Valuations, Sufficient Statistics, and Breathtaking Risks

The financial markets create opportunities for both investment and speculation. It helps to have a sense of whether one, both, or neither of these opportunities are present.

Our own discipline makes a distinction between “investment merit” and “speculative merit,” reflecting observable market conditions at any point in time. On the “investment” front, valuations are the primary determinant of market outcomes on a 10-12 year horizon, and of potential downside risk over the completion of any given market cycle. Over shorter segments of the cycle, however, market outcomes are much more dependent on psychological factors. The difference between an overvalued market that becomes more overvalued, and an overvalued market that crashes, has little to do with the level of valuation and everything to do with investor preferences toward risk-seeking or risk-aversion. Those preferences can be largely inferred from the uniformity or divergence of observable market internals across a wide range of securities and asset classes (when investors are inclined to speculate, they tend to be indiscriminate about it).

For us, those distinctions proved to be extraordinarily valuable over every complete cycle prior to the half-cycle since 2009. But it’s worth briefly discussing our difficulty in the half-cycle since 2009 too, because understanding it may help investors to avoid the mistake of ignoring the breathtaking level of market risk they face here and now (detailed below). Those familiar with this discussion are still encouraged to read the next two paragraphs, because understanding this narrative matters so much here. For more detail, see A Better Lesson than "This Time is Different".

The problem in the period since 2009 was two-fold: First, the yield-seeking speculation encouraged by the Federal Reserve during the mortgage bubble led us to correctly anticipate the 2007-2009 collapse, but not the policy errors that ultimately brought the U.S. economy to the brink of another Depression. Policy makers ultimately papered over the problem by changing accounting rule FAS 157 in March 2009, and have since filled the hole in the banking system by depriving savers of interest, while encouraging even greater expansion of leveraged loans and low-grade covenant-lite debt. In hindsight, I made the error of insisting that our methods be robust to Depression-era data (though those efforts may prove valuable in future crises). In the interim, solving that “two data sets” problem led us to miss a recovery that neither our pre-2009 methods nor our current methods would have missed.

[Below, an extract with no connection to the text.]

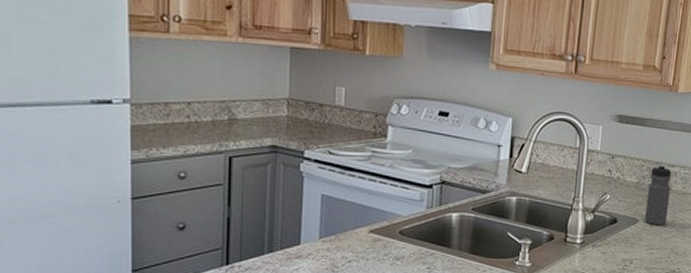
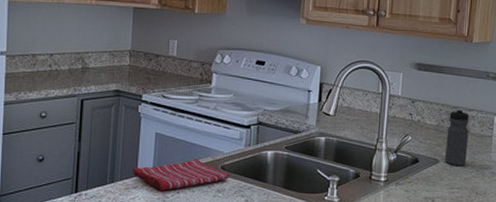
dish towel: none [294,223,409,260] -> present [132,159,230,190]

Second, the intentional encouragement of speculation by the Federal Reserve disrupted the historical tendency for extreme “overvalued, overbought, overbullish” syndromes to be closely followed by air-pockets, panics or crashes. Our reliance on those syndromes was our Achilles Heel. In the face of zero interest rates, one had to wait for market internals to deteriorate explicitly before adopting a hard negative outlook. We imposed that adaptation in 2014, which could have dramatically changed our experience in this period. Keep in mind that from the standpoint of compound returns, less than one-fifth of the S&P 500 total return in the half cycle since 2009 has been accrued since mid-2014.

[Geek’s Note: Given a cumulative gain of Y%, the proportion of the gain accounted for by X% is equal to ln(1+X)/ln(1+Y). So, for example, a 50% advance actually contributes half of a 125% cumulative gain, which should be clear from the fact that 1.5 x 1.5 = 2.25.]